Well I have to answer that dont I Peggy.
Its called New Dover Road not old I know the 2 roads meet there.

Because you use the barrier yes you can get out anytime but you cant get in.

You can park safely without blocking the entrance as there is waste ground next to the CarPark. or even park in the pub Carpark if you spoke nicely to the lanldord I will check that out.

If you have a Toad it all depends how long you are when the Toad is hitched to you the 22 bays are a good size.
But you can park a toad in the car side of the Park and Ride no probs there.
We had a Security man going around so whether he does disappear for home he is on call and there is a phone number to ring.
The point is get there early afternoon so you can go down Town and enjoy Canterbury.


----------



## locovan (Oct 17, 2007)

AlanVal said:


> Thank you Lovovan for the info.I just printed it out so we might have chance of finding the place......Hope i was`nt being a pain to you .....Hope to see you there on the 30thDec.Any change and I will let you know..
> Val


Im glad to have helped google earth is a great programme and we will be there.
mavis


----------



## AlanVal (Aug 17, 2005)

Mavis I changed the date Its 30th November not December ...................
..
Val


----------



## locovan (Oct 17, 2007)

AlanVal said:


> Mavis I changed the date Its 30th November not December ...................
> ..
> Val


I have 30th Nov in my diary :lol:


----------



## quartet (Jul 9, 2006)

*Decision time*

Thanks for the various posts
Its now decision time as I leave for a tunnel crossing at 7am next Wednesday It was the Black Horse Farm Caravan Club which provoked this post as they insisted on unhooking the unit even on the short stay section. It would seem that the Canterbury Park and ride may not have room for the toad and there is a question about getting out for an early crossing. It would seem that Kingsmead Road coach park is the most reliable for me.
Barry


----------



## Grizzly (May 9, 2005)

*Re: Decision time*



Bessie560 said:


> It would seem that Kingsmead Road coach park is the most reliable for me.
> Barry


Be aware that, according to their website, they don't open until 7 am.

http://www.canterbury.co.uk/thedms.asp?dms=13&venue=3032733

G


----------



## quartet (Jul 9, 2006)

*oh poo!*

Back to the drawing board!


----------



## Grizzly (May 9, 2005)

Ring them up ! Canterbury parking people are the nicest in the world. They'll see you right !

G


----------



## locovan (Oct 17, 2007)

### Data for review
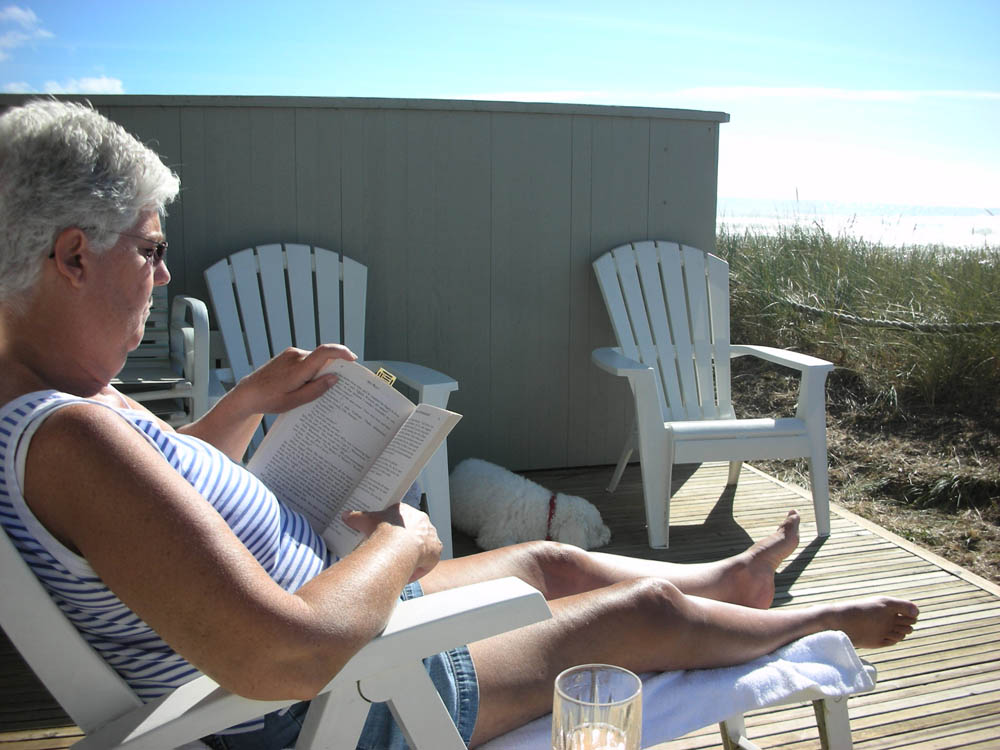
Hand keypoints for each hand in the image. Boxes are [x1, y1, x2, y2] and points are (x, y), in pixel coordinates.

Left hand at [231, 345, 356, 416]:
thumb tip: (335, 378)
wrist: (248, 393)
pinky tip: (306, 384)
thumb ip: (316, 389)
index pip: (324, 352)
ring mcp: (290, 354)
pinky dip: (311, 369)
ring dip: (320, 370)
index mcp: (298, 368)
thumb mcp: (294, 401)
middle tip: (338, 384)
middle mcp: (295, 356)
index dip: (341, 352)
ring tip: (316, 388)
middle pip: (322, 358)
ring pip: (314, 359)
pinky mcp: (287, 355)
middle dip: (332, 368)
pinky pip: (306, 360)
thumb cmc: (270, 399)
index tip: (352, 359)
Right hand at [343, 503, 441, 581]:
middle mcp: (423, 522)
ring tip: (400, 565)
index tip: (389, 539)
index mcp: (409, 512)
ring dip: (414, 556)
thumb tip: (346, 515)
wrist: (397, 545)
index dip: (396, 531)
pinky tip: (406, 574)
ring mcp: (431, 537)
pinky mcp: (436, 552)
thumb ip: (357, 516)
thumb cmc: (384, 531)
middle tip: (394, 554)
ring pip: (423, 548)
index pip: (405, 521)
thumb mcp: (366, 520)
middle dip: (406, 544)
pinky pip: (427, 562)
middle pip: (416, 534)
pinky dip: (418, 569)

...

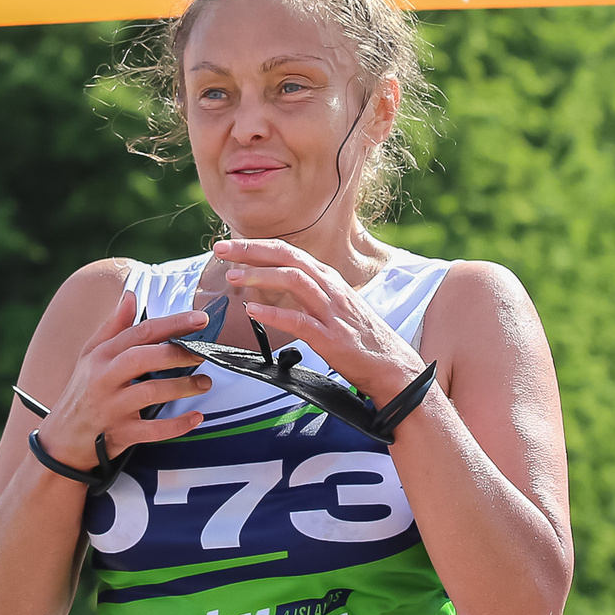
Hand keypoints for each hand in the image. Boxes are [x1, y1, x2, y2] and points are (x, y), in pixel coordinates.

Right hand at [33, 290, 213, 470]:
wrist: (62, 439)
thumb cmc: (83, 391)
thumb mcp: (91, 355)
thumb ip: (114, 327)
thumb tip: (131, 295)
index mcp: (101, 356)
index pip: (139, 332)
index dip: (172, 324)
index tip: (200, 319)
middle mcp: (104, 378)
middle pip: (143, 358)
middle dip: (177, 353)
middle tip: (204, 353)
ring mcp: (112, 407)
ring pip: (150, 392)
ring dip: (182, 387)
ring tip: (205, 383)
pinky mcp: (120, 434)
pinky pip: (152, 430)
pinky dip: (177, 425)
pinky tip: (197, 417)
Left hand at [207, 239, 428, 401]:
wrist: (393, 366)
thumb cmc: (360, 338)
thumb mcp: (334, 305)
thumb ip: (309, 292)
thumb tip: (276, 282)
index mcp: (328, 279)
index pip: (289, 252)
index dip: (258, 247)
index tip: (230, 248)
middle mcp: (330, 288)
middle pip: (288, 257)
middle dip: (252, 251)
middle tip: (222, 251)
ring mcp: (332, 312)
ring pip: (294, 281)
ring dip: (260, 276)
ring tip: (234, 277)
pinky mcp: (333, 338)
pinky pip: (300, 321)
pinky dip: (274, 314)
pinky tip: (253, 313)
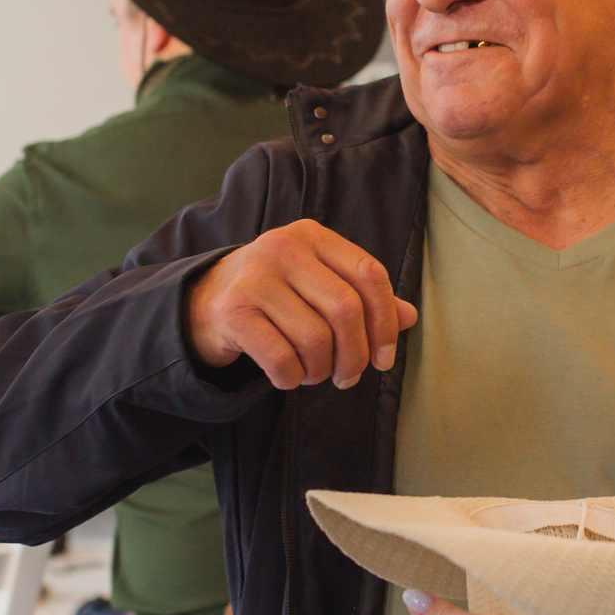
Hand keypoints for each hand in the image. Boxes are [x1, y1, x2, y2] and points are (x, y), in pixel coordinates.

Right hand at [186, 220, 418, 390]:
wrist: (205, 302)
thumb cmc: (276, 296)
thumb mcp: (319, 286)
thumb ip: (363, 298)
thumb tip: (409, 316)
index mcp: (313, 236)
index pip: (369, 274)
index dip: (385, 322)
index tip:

---

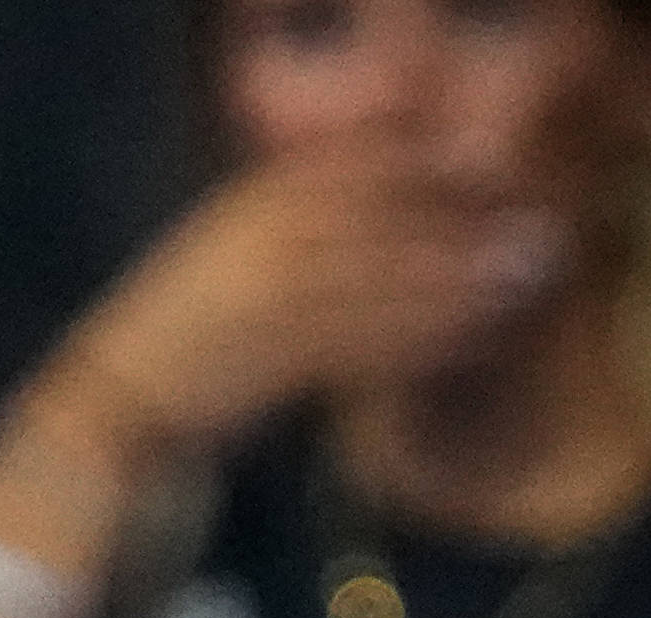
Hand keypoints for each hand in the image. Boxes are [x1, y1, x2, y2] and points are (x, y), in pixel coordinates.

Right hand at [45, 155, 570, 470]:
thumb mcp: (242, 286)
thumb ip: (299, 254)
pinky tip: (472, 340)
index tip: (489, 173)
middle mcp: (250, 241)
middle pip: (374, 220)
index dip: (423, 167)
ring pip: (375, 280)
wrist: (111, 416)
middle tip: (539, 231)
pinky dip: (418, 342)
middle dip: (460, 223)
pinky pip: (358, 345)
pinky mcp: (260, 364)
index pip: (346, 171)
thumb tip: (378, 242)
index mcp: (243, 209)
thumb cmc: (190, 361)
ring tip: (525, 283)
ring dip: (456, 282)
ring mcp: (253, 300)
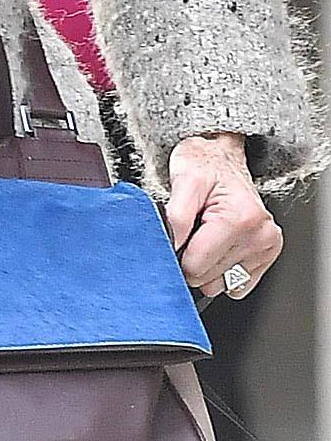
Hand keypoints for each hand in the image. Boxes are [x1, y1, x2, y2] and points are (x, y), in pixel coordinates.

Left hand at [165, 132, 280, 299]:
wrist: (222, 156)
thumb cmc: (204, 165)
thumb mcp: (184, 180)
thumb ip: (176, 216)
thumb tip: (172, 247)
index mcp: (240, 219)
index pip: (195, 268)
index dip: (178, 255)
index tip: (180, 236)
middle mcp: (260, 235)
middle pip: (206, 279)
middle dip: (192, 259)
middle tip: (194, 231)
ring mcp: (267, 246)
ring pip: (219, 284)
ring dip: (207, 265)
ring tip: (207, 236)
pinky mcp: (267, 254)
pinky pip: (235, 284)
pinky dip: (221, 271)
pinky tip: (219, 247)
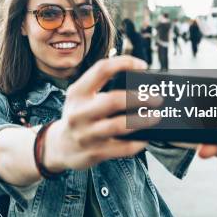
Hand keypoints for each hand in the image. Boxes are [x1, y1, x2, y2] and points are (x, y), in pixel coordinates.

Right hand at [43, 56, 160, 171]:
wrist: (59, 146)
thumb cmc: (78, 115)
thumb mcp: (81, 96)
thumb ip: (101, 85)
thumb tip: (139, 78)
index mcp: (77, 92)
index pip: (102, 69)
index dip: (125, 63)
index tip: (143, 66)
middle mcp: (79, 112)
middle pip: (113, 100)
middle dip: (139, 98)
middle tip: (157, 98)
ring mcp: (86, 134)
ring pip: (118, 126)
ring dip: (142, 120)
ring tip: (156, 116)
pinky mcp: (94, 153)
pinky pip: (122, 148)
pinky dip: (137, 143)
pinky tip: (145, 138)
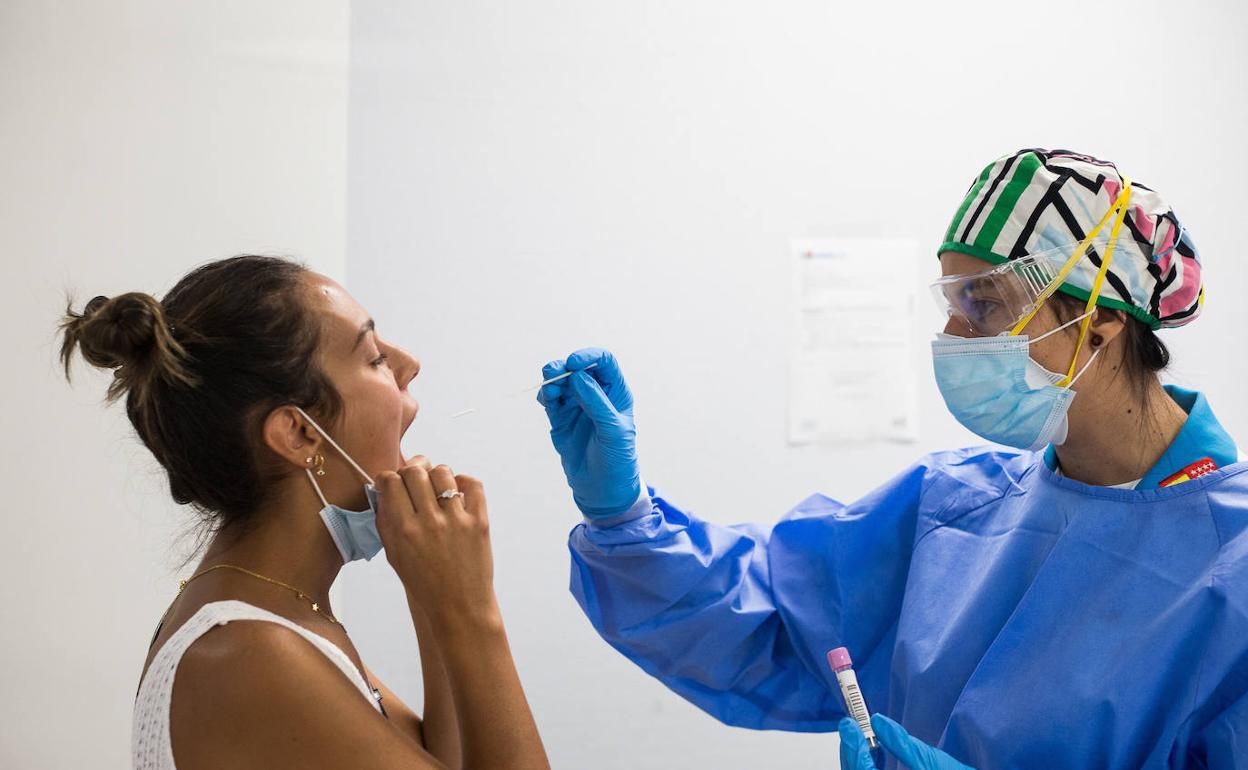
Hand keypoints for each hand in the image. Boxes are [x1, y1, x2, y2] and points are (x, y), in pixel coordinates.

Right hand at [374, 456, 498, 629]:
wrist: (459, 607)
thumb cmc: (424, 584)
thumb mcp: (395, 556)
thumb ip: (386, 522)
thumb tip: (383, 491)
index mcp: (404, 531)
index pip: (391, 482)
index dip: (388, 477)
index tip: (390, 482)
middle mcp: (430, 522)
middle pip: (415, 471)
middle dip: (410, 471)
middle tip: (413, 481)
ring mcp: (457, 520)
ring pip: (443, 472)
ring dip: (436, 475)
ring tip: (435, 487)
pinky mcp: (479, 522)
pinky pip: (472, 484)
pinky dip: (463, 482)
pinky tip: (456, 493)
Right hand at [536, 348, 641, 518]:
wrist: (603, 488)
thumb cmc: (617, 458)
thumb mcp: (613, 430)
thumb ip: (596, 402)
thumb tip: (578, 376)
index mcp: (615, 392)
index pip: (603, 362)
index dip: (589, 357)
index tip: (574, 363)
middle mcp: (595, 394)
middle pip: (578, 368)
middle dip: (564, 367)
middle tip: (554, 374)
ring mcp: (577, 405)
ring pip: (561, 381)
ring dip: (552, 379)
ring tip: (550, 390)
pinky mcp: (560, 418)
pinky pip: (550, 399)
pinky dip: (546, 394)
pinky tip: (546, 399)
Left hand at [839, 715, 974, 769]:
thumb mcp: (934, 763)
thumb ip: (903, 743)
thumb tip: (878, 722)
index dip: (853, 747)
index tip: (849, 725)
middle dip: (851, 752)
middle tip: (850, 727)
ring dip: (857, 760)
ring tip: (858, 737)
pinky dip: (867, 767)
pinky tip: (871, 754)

### Activities
**a)** Answer these about the forum thread on parking in Canterbury:
(i) How many bays does the Park and Ride have, according to the first post?
(ii) To what date did Val change the meetup?
(iii) According to the website Grizzly cites, when does the Kingsmead Road coach park open?
**b)** Reproduce the passage of the forum thread on Canterbury parking starting with "Well I have" and going on through "no probs there.".
**c)** Extend the forum thread on parking in Canterbury by writing the post that follows its final header.

### Replies
**a)**
(i) 22
(ii) 30th November
(iii) Not until 7 am

**b)**
Well I have to answer that dont I Peggy.
Its called New Dover Road not old I know the 2 roads meet there.

Because you use the barrier yes you can get out anytime but you cant get in.

You can park safely without blocking the entrance as there is waste ground next to the CarPark. or even park in the pub Carpark if you spoke nicely to the lanldord I will check that out.

If you have a Toad it all depends how long you are when the Toad is hitched to you the 22 bays are a good size.
But you can park a toad in the car side of the Park and Ride no probs there.

**c)**
Bessie560 said:


> Hi
> I prefer campsites but the d***head warden at the Folkestone site insists that I unhook the trailer and as I dont have corner steadies that means I have to unstrap and drive off my smart car first. Then first thing in the morning do the reverse. They even have signs up about it! Any suggestions of a peaceful place where I can park up my 7m MH plus trailer for an early morning tunnel crossing pls
> Thanks
> Barry


It is winter and the Park and Ride will have plenty of room for you and your Toad just get there before 7.30pm then 
but go for this if you are worried
http://www.motorhomefacts.com/modules.php?name=Campsites&op=display_results&csid=1877


----------



## Invicta (Feb 9, 2006)

Thanks Mavis for the correction. I have always called it the OLD Dover Road Park and Ride when as you quite rightly say it is the NEW Dover Road Park and Ride. I should have been more observant as I go past the sign nearly every day !

Since the last postings on this subject I have been in further contact with the Canterbury City Council's Senior Park and Ride Officer as I would hate any of my MHF associates to get a fine for incorrect parking of motorhomes on CCC property!

He has given me permission to post his replies to me:

Q) I understood you to say that it (the coach park) was open 24 hours.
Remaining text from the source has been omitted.